GOOD in a Bed is a collection of writings by Ursula Buchan that have appeared in The Spectator over the last 17 years (John Murray £16.99).
Buchan is thoughtful and observant and brings a smile to the business of gardening. Though generally enthusiastic, she does point out happily that her husband and children are not keen gardeners, refers to "outdoor housework" and complains that "gardening can be tedious, a fact about which gardeners display a reticence which amounts to a conspiracy of silence".

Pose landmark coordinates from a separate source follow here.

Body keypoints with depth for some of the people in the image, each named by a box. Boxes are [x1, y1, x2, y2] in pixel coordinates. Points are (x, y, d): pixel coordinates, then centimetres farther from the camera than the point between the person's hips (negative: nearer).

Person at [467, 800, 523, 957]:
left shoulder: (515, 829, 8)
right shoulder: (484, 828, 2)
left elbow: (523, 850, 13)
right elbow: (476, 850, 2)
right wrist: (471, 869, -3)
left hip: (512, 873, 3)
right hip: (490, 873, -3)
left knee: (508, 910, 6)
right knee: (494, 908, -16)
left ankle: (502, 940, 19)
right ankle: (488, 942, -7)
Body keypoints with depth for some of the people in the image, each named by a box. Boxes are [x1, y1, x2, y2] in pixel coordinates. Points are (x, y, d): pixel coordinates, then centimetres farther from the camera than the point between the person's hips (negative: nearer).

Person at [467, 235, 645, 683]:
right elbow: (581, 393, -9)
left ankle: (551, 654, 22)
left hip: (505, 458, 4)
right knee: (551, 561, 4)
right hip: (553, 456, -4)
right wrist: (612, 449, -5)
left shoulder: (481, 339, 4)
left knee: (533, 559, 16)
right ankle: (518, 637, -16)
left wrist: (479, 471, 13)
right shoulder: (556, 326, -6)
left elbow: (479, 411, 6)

In 1986, in "The Non Stick Wicket", she describes the "unhurried perfectionism" of the Trent Bridge groundsman; in 1999, she reflects on the quality of the turf churned by her local rugby club, the Northampton Saints, where "maintenance is mechanical", not chemical, and weeds are eradicated by slicing with a "slitter machine" twice a week.
The Garden Lovers' Guide to Britain by Kathryn Bradley-Hole is out in a new edition and looks a useful paperback for the traveller or weekend visitor (BBC £12.99). The author has a pedigree including Country Life, The Daily Telegraph and the BBC's Gardeners' World. Her "Worth a Visit in Winter" selection for Yorkshire includes the RHS gardens at Harlow Carr, Harrogate, and Fountains Abbey and Studley Royal, near Ripon.

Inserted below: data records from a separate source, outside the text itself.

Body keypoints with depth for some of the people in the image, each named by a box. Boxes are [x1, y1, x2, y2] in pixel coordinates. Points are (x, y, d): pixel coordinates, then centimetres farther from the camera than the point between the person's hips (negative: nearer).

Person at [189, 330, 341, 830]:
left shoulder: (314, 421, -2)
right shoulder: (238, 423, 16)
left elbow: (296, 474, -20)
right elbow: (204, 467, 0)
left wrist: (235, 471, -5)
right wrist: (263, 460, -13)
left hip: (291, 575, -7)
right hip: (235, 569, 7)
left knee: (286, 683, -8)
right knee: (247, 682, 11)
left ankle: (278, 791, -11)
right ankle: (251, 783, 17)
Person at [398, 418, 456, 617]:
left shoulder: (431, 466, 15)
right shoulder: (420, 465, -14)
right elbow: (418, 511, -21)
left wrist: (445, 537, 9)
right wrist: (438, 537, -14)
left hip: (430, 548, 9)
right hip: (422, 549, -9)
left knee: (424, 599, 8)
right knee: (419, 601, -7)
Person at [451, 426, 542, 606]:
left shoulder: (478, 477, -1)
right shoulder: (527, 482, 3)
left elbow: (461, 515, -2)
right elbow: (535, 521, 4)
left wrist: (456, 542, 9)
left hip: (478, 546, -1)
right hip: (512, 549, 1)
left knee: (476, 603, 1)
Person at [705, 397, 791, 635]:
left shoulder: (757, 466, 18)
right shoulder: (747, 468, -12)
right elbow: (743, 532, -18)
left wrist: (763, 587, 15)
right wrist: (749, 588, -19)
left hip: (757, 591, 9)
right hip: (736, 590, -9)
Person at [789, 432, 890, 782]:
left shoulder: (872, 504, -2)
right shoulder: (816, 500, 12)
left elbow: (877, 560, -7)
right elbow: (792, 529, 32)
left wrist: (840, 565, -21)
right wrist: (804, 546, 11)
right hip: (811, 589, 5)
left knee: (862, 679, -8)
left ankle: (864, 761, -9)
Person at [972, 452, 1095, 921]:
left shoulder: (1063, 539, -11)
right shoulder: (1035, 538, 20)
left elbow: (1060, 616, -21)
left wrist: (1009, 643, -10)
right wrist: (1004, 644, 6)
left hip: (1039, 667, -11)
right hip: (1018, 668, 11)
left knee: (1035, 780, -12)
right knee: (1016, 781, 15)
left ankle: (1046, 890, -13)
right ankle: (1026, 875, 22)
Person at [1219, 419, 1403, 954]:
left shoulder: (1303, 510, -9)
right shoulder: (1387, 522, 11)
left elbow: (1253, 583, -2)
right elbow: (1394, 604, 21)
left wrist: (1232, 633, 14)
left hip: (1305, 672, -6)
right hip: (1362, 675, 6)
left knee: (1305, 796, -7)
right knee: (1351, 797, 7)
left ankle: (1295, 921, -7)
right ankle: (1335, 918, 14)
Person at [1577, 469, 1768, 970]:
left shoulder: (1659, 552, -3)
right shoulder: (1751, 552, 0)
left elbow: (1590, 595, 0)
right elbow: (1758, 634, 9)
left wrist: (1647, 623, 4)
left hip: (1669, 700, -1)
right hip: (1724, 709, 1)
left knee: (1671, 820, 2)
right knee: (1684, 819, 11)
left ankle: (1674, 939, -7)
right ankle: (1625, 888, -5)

In her national "Six of the Best" concerning small gardens, two are in Northumberland.
Designer Plants is a difficult title, and is sometimes about "punctuation points". This is surprising from Sunniva Harte, as she has previously written on Zen gardens. I liked the photographs of standard trained wisterias and the Japanese cloud pruning of trees which keeps each branch separate and the same from year to year (New Holland £17.99).
In Gardens of Inspiration, editor Erica Hunnigher has asked 15 gardeners of distinction for their thoughts on the plot that has most inspired them, and has had said gardens photographed (BBC £25). This is gardening at the third remove and tends to the philosophical, and autobiographical, quite private. Nigel Colborn shows us round a Norfolk vicarage, Dan Pearson goes to Rome.

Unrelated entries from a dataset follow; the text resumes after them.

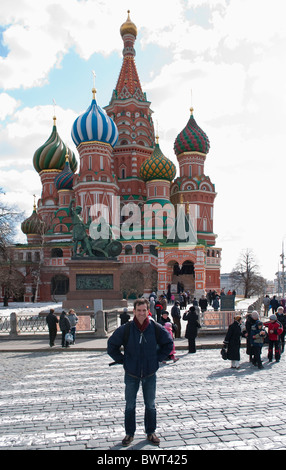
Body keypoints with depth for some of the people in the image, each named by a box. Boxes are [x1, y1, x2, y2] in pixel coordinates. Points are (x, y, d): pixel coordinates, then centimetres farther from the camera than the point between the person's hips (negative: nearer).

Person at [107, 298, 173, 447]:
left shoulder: (156, 328, -9)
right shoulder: (125, 329, -12)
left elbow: (168, 344, 7)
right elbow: (112, 345, 1)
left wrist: (158, 358, 1)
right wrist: (122, 360, -3)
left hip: (150, 374, 1)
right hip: (131, 374, -1)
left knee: (150, 405, 13)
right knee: (130, 406, 10)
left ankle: (150, 432, 29)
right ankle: (129, 434, 26)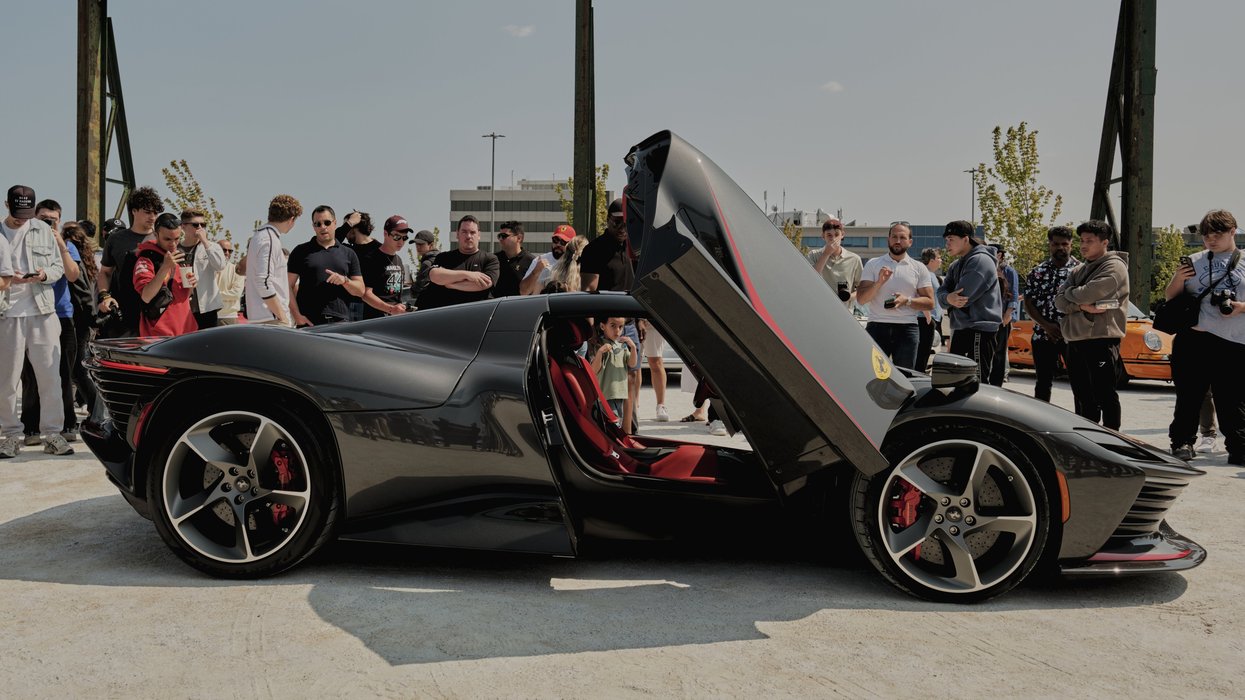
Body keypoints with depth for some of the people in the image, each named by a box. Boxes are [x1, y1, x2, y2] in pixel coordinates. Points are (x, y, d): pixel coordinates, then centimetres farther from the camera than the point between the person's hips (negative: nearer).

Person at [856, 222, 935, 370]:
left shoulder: (919, 268, 10)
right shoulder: (873, 264, 9)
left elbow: (930, 302, 5)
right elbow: (861, 298, 2)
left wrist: (907, 300, -11)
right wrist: (879, 282, -14)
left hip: (907, 329, 1)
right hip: (877, 327, 0)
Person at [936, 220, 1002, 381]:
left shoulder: (980, 260, -11)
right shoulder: (956, 266, 17)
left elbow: (964, 295, -19)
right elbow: (940, 292, 8)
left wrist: (950, 298, 1)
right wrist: (948, 298, -14)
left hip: (979, 330, -10)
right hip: (960, 329, 10)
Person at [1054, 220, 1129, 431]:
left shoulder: (1114, 267, -5)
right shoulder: (1078, 271, 20)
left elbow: (1087, 293, -17)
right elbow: (1059, 301, 7)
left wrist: (1069, 292, 3)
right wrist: (1082, 305, -11)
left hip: (1102, 340, -8)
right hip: (1076, 340, 8)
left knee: (1105, 396, -4)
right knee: (1083, 396, 14)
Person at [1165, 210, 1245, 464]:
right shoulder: (1195, 261, 14)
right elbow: (1171, 297, 19)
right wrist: (1177, 279, -1)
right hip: (1192, 340, 2)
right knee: (1189, 396, 4)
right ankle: (1182, 442, 10)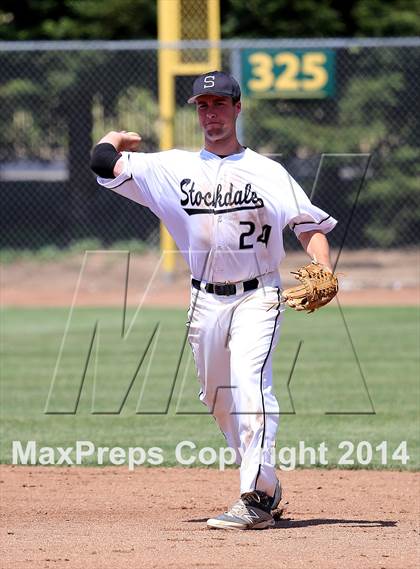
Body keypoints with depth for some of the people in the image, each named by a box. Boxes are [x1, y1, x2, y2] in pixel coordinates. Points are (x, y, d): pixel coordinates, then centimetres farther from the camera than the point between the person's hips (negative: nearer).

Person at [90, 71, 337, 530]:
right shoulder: (174, 168, 4)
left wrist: (323, 273, -16)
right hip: (206, 300, 4)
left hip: (258, 297, -4)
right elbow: (104, 162, -2)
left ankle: (256, 500, -24)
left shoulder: (267, 172, 0)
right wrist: (117, 140, 17)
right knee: (217, 399, 9)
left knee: (249, 381, -21)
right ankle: (266, 485, 27)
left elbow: (311, 225, 0)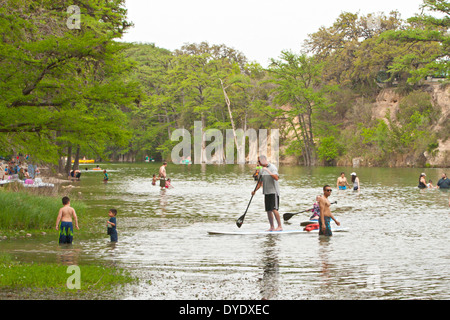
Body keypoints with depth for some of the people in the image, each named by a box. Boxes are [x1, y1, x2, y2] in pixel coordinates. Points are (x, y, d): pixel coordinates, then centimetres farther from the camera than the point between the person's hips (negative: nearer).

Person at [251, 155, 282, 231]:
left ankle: (280, 226, -11)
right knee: (268, 210, 6)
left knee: (274, 209, -15)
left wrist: (268, 171, -27)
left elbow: (276, 178, -24)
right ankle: (272, 227, 11)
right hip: (266, 192, 7)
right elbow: (260, 182, 18)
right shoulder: (262, 170, 14)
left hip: (273, 191, -7)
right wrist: (255, 190, 5)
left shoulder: (272, 167, -9)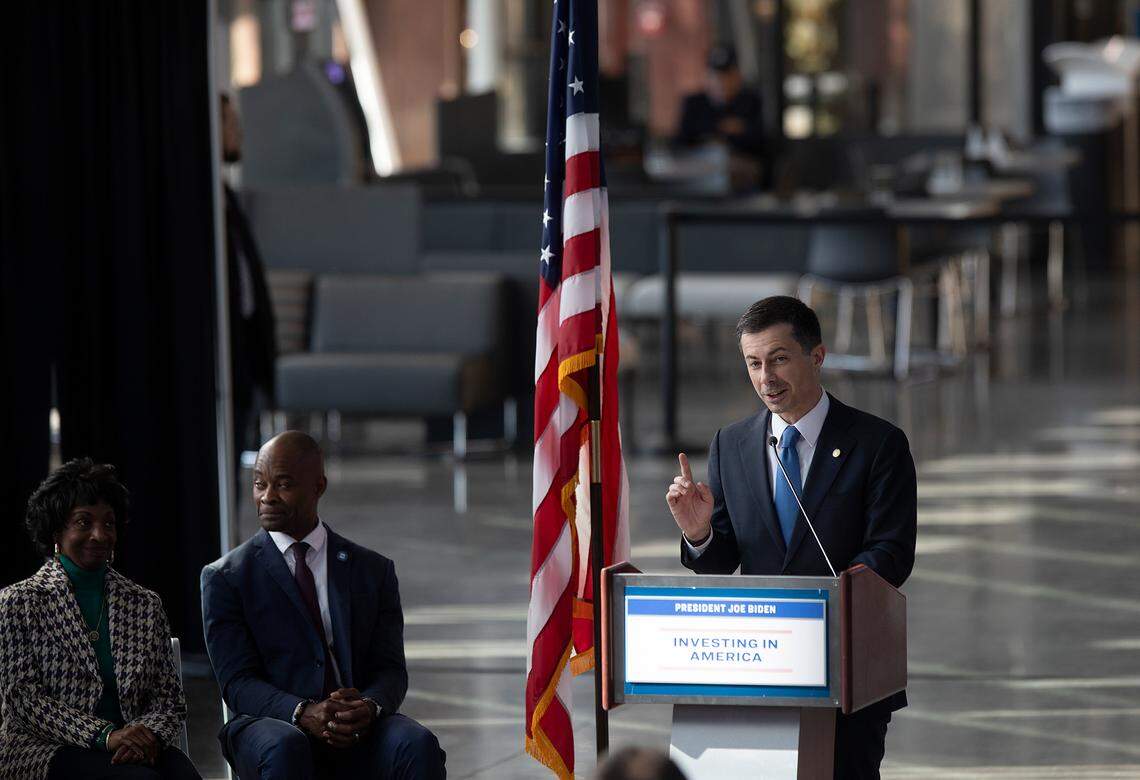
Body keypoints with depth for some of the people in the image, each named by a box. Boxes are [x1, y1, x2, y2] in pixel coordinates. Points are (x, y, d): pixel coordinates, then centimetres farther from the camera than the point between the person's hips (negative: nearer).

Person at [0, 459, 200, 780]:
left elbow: (169, 697, 12)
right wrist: (105, 736, -16)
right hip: (46, 750, -4)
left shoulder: (145, 604, 17)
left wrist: (149, 734, -13)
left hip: (137, 748, 4)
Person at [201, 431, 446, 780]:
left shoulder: (374, 571, 14)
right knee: (285, 748, -38)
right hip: (272, 724, -2)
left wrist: (370, 706, -18)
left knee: (419, 745, -31)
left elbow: (390, 671, 8)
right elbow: (238, 684, -2)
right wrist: (303, 713, -22)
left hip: (360, 728, 2)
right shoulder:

Landscape Design: A Cultural and Architectural History takes us from chapter one on "Caves and Circles", via 500 pages, with plans, paintings and photographs, to the "Highway Commerce" of Kansas. Elizabeth Barlow Rogers, ex-administrator of New York's Central Park, has written a book strong, massive and global (Abrams £49.95).
In a chapter entitled "Paradise of Earth: The Islamic Garden", there is the story of Babur (1483-1530) who built a dazzling "water-laced" garden of fertility at Kabul for silken summer encampments. Muslims were masters of the outside as inside. They liked ponds and patios, "water, greenery and a lovely face". Though the tulip symbolises martyrdom, the rose is the flower par excellence of Islamic gardens, in sympathy with a million English borders.
"According to Muslim mystics, the rose was created from a drop of perspiration that fell from Muhammad's forehead."